Trecho do documento:
· · ·
Libertarianismo por sua vez, como uma filosofia política, conta com certos conceitos característicos e uma defesa ética da liberdade como um princípio absoluto e muitas vezes inegociável. Há o princípio da não-agressão em sua doutrina, que resumidamente repudia toda e qualquer iniciação de agressão contra inocentes. Um indivíduo A que desobedece a ordem espontânea e natural das relações humanas e resolve furtar o fruto produtivo de B estará quebrando o princípio da não-agressão, uma vez que iniciou o espólio contra um indivíduo inocente. Portanto, B, tem por direito natural a agir em agressão para reestabelecer a justiça e recuperar o prejuízo provocado por A, que merece a devida punição por ter iniciado a agressão e transgredido a coesão das trocas voluntárias. Dentro do princípio da não-agressão é permitido que outros indivíduos se unam em proteção ao princípio quebrado de um inocente e juntos punirem o agressor originário.
No libertarianismo também há o conceito de auto-propriedade o qual resume que todo indivíduo é propriedade de si mesmo, sendo legítimo o indivíduo decidir seus objetivos, traçá-los e tomar as decisões que somente a ele impactará, mesmo que de forma negativa. O indivíduo como proprietário de si mesmo teria, em tese, o direito de se suicidar, de usar drogas e até mesmo vender seus próprios órgãos, o que entra em conflito com os conservadores que são veementemente contra. Esse é o libertarianismo moderno, embora hajam os libertários jusnaturalistas clássicos, que possuem suas influências nos princípios como direitos negativos, inalienáveis e naturais ao ser humano, tendo como referências principais São Tomás de Aquino e John Locke. Os direitos naturais defendidos se resumem em: direito à vida, liberdade e propriedade. Uma das influências jusnaturalistas podem ser encontradas na Constituição Americana que deixa claro ao cidadão americano os três direitos citados anteriormente com uma ressalva de que, no lugar do direito de propriedade explícito, há o direito à busca pela felicidade, o qual não pode ser confundido com o direito à felicidade em si. O direito à busca pela felicidade pode se resumir em direito à propriedade, uma vez que, para traçar seus objetivos, o ser humano naturalmente estabelecerá posses e demarcações, assim como negociações contratuais de transações de bens e serviços.
· · ·
Tarefas a resolver:
1) Responda com base no trecho sobre libertarianismo:
(a) O que o princípio da não-agressão repudia?
(b) Quem o texto cita como referências principais dos libertários jusnaturalistas clássicos?
(c) O que consta na Constituição Americana no lugar do direito de propriedade explícito?
2) Enumere os direitos naturais defendidos pelos libertários jusnaturalistas, segundo o trecho sobre libertarianismo.
3) Traduza para o inglês esta frase do trecho sobre libertarianismo: "Os direitos naturais defendidos se resumem em: direito à vida, liberdade e propriedade."
· · ·
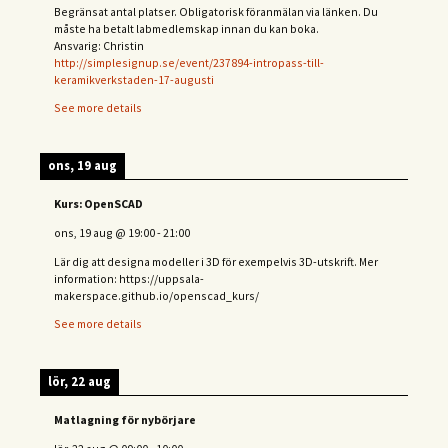
Begränsat antal platser. Obligatorisk föranmälan via länken. Du
måste ha betalt labmedlemskap innan du kan boka.
Ansvarig: Christin
http://simplesignup.se/event/237894-intropass-till-
keramikverkstaden-17-augusti
See more details
ons, 19 aug
Kurs: OpenSCAD
ons, 19 aug
@
19:00
-
21:00
Lär dig att designa modeller i 3D för exempelvis 3D-utskrift. Mer
information: https://uppsala-
makerspace.github.io/openscad_kurs/
See more details
lör, 22 aug
Matlagning för nybörjare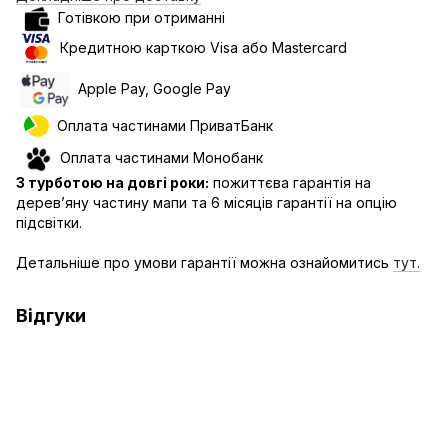
Готівкою при отриманні
Кредитною карткою Visa або Mastercard
Apple Pay, Google Pay
Оплата частинами ПриватБанк
Оплата частинами Монобанк
З турботою на довгі роки:
пожиттєва гарантія на
дерев’яну частину мапи та 6 місяців гарантії на опцію
підсвітки.
Детальніше про умови гарантії можна ознайомитись
тут.
Відгуки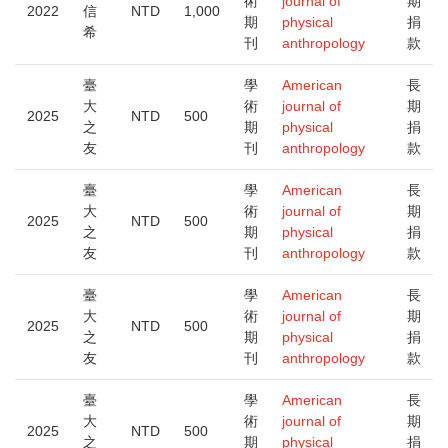
術
journal of
期
2022
信
NTD
1,000
期
physical
捐
希
刊
anthropology
款
臺
學
American
長
大
術
journal of
期
2025
NTD
500
之
期
physical
捐
友
刊
anthropology
款
臺
學
American
長
大
術
journal of
期
2025
NTD
500
之
期
physical
捐
友
刊
anthropology
款
臺
學
American
長
大
術
journal of
期
2025
NTD
500
之
期
physical
捐
友
刊
anthropology
款
臺
學
American
長
大
術
journal of
期
2025
NTD
500
之
期
physical
捐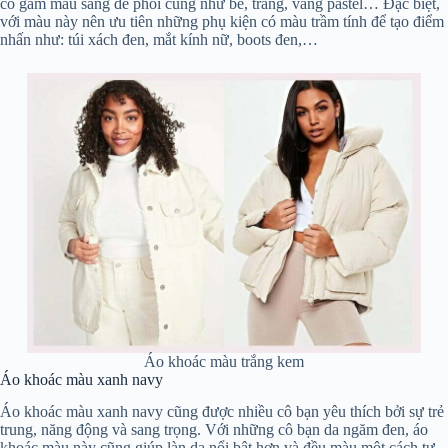
có gam màu sáng để phối cùng như be, trắng, vàng pastel… Đặc biệt,
với màu này nên ưu tiên những phụ kiện có màu trầm tính để tạo điểm
nhấn như: túi xách đen, mắt kính nữ, boots đen,…
Áo khoác màu trắng kem
Áo khoác màu xanh navy
Áo khoác màu xanh navy cũng được nhiều cô bạn yêu thích bởi sự trẻ
trung, năng động và sang trọng. Với những cô bạn da ngăm đen, áo
khoác màu này cũng giúp làn da nổi bật hơn và đều màu một cách tự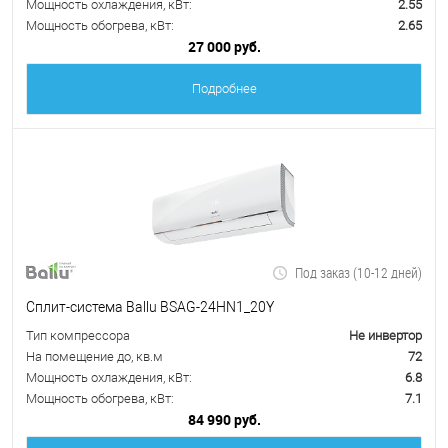
Мощность охлаждения, кВт:
2.55
Мощность обогрева, кВт:
2.65
27 000 руб.
Подробнее
Под заказ (10-12 дней)
Сплит-система Ballu BSAG-24HN1_20Y
Тип компрессора
Не инвертор
На помещение до, кв.м
72
Мощность охлаждения, кВт:
6.8
Мощность обогрева, кВт:
7.1
84 990 руб.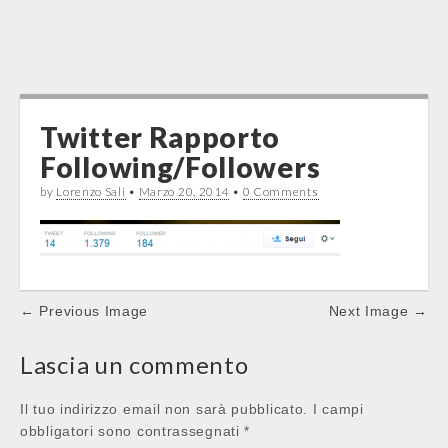
Twitter Rapporto
Following/Followers
by
Lorenzo Sali
•
Marzo 20, 2014
•
0 Comments
Post
← Previous Image
Next Image →
navigation
Lascia un commento
Il tuo indirizzo email non sarà pubblicato.
I campi
obbligatori sono contrassegnati
*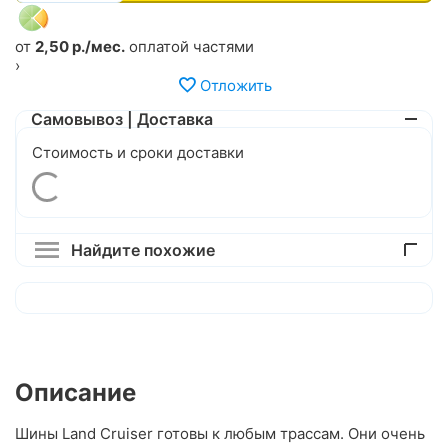
от
2,50 р./мес.
оплатой частями
›
Отложить
Самовывоз | Доставка
Стоимость и сроки доставки
Найдите похожие
Описание
Шины Land Cruiser готовы к любым трассам. Они очень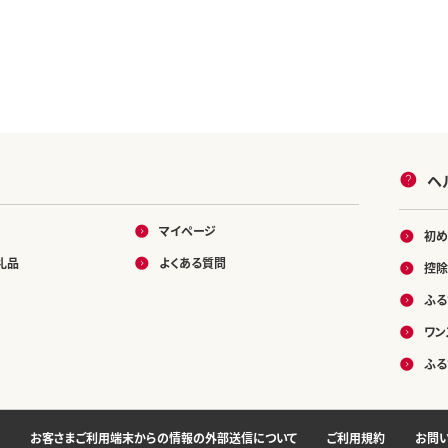
ヘ
マイページ
初め
礼品
よくある質問
控除
ふる
ワン
ふる
お客さまご利用端末からの情報の外部送信について
ご利用規約
お問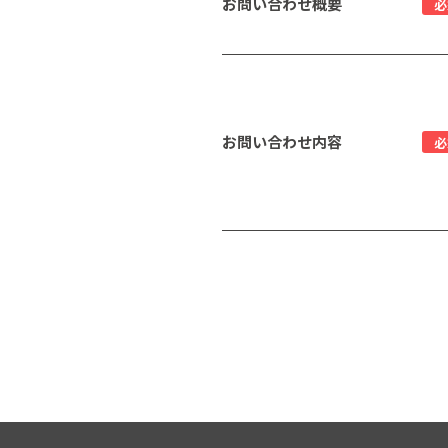
お問い合わせ概要
必
お問い合わせ内容
必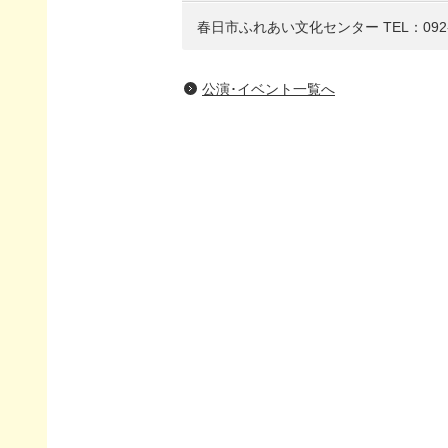
春日市ふれあい文化センター
TEL：092-
公演･イベント一覧へ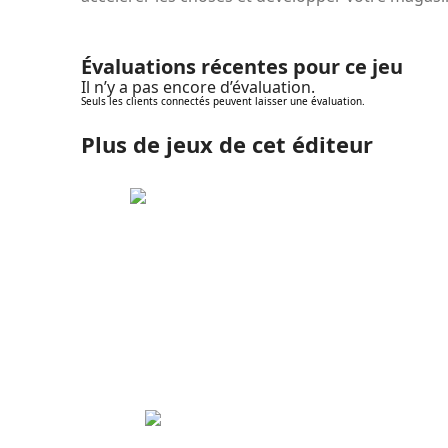
Évaluations récentes pour ce jeu
Il n’y a pas encore d’évaluation.
Seuls les clients connectés peuvent laisser une évaluation.
Plus de jeux de cet éditeur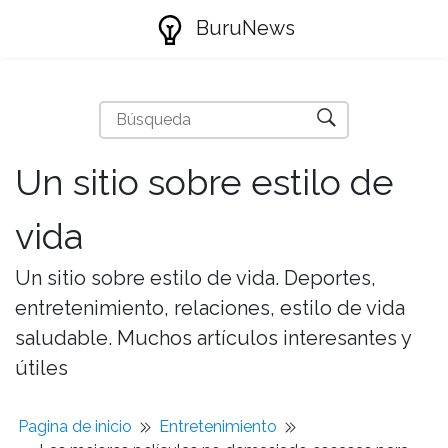
BuruNews
Un sitio sobre estilo de
vida
Un sitio sobre estilo de vida. Deportes,
entretenimiento, relaciones, estilo de vida
saludable. Muchos artículos interesantes y
útiles
Pagina de inicio
Entretenimiento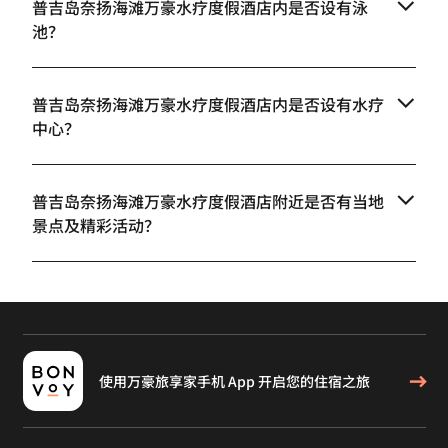
普吉岛奈扬海滩万豪水疗度假酒店内是否设有泳
池？
普吉岛奈扬海滩万豪水疗度假酒店内是否设有水疗
中心？
普吉岛奈扬海滩万豪水疗度假酒店附近是否有当地
景点及精彩活动？
使用万豪旅享家手机 App 开启您的住宿之旅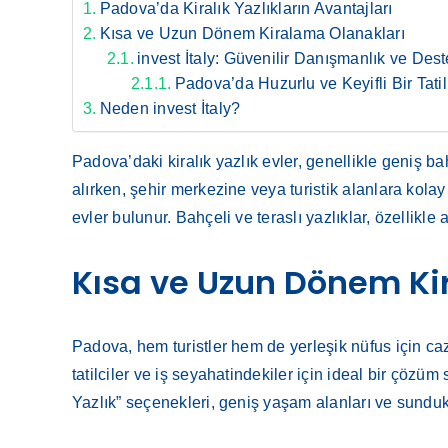
Padova’da Kiralık Yazlıkların Avantajları
Kısa ve Uzun Dönem Kiralama Olanakları
invest İtaly: Güvenilir Danışmanlık ve Des
Padova’da Huzurlu ve Keyifli Bir Tatil
Neden invest İtaly?
Padova’daki kiralık yazlık evler, genellikle geniş b
alırken, şehir merkezine veya turistik alanlara kol
evler bulunur. Bahçeli ve teraslı yazlıklar, özellikle
Kısa ve Uzun Dönem Ki
Padova, hem turistler hem de yerleşik nüfus için caz
tatilciler ve iş seyahatindekiler için ideal bir çö
Yazlık” seçenekleri, geniş yaşam alanları ve sundukla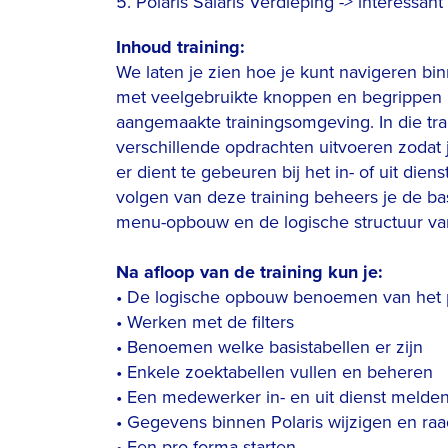
5. Polaris Salaris Verdieping -> interessant
Inhoud training:
We laten je zien hoe je kunt navigeren bi
met veelgebruikte knoppen en begrippen 
aangemaakte trainingsomgeving. In die tra
verschillende opdrachten uitvoeren zodat 
er dient te gebeuren bij het in- of uit di
volgen van deze training beheers je de ba
menu-opbouw en de logische structuur van
Na afloop van de training kun je:
• De logische opbouw benoemen van het p
• Werken met de filters
• Benoemen welke basistabellen er zijn
• Enkele zoektabellen vullen en beheren
• Een medewerker in- en uit dienst melden
• Gegevens binnen Polaris wijzigen en ra
• Een pro forma starten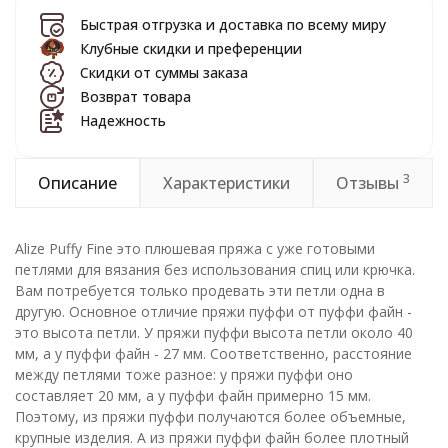
Быстрая отгрузка и доставка по всему миру
Клубные скидки и преференции
Скидки от суммы заказа
Возврат товара
Надежность
3
Описание
Характеристики
Отзывы
Alize Puffy Fine это плюшевая пряжа c уже готовыми
петлями для вязания без использования спиц или крючка.
Вам потребуется только продевать эти петли одна в
другую. Основное отличие пряжи пуффи от пуффи файн -
это высота петли. У пряжи пуффи высота петли около 40
мм, а у пуффи файн - 27 мм. Соответственно, расстояние
между петлями тоже разное: у пряжи пуффи оно
составляет 20 мм, а у пуффи файн примерно 15 мм.
Поэтому, из пряжи пуффи получаются более объемные,
крупные изделия. А из пряжи пуффи файн более плотный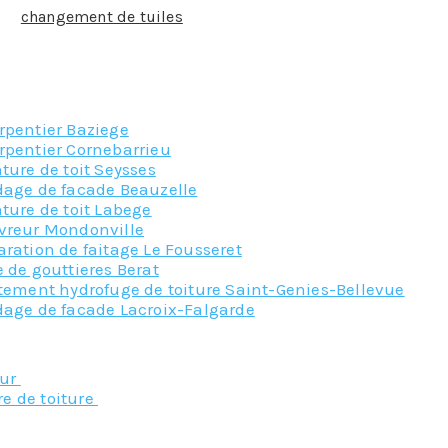
 un
changement de tuiles
trop poreuses, un simple traiteme
sur le toit
e tranquillité, faites appel à notre équipe de professionnels 
rpentier Baziege
rpentier Cornebarrieu
ture de toit Seysses
dage de facade Beauzelle
ture de toit Labege
vreur Mondonville
ration de faitage Le Fousseret
 de gouttieres Berat
itement hydrofuge de toiture Saint-Genies-Bellevue
dage de facade Lacroix-Falgarde
Nos principaux service
eur
re de toiture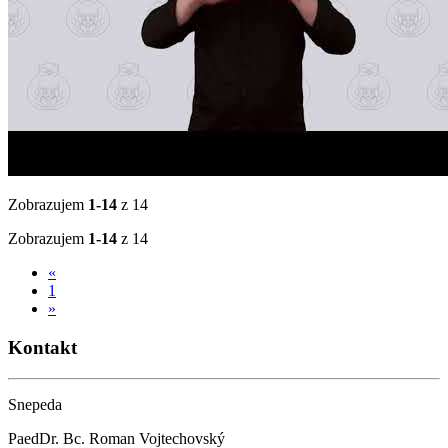
Zobrazujem
1-14
z 14
Zobrazujem
1-14
z 14
«
1
»
Kontakt
Snepeda
PaedDr. Bc. Roman Vojtechovský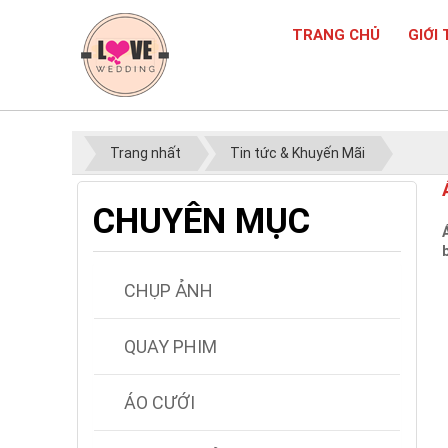
TRANG CHỦ
GIỚI 
Trang nhất
Tin tức & Khuyến Mãi
CHUYÊN MỤC
CHỤP ẢNH
QUAY PHIM
ÁO CƯỚI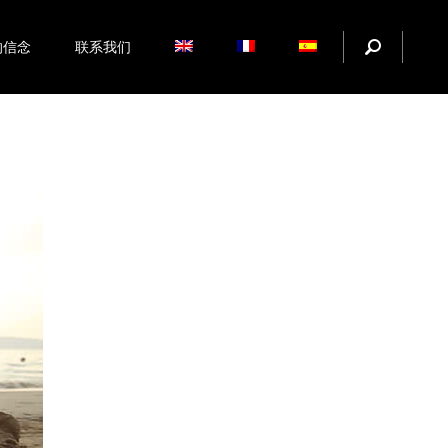
的信念
联系我们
· · ·
Respostas escritas:
1)
(a) Toda e qualquer iniciação de agressão contra inocentes.
(b) São Tomás de Aquino e John Locke.
(c) O direito à busca pela felicidade.

2) Direito à vida, direito à liberdade e direito à propriedade.

3) The natural rights defended come down to: the right to life, liberty, and property.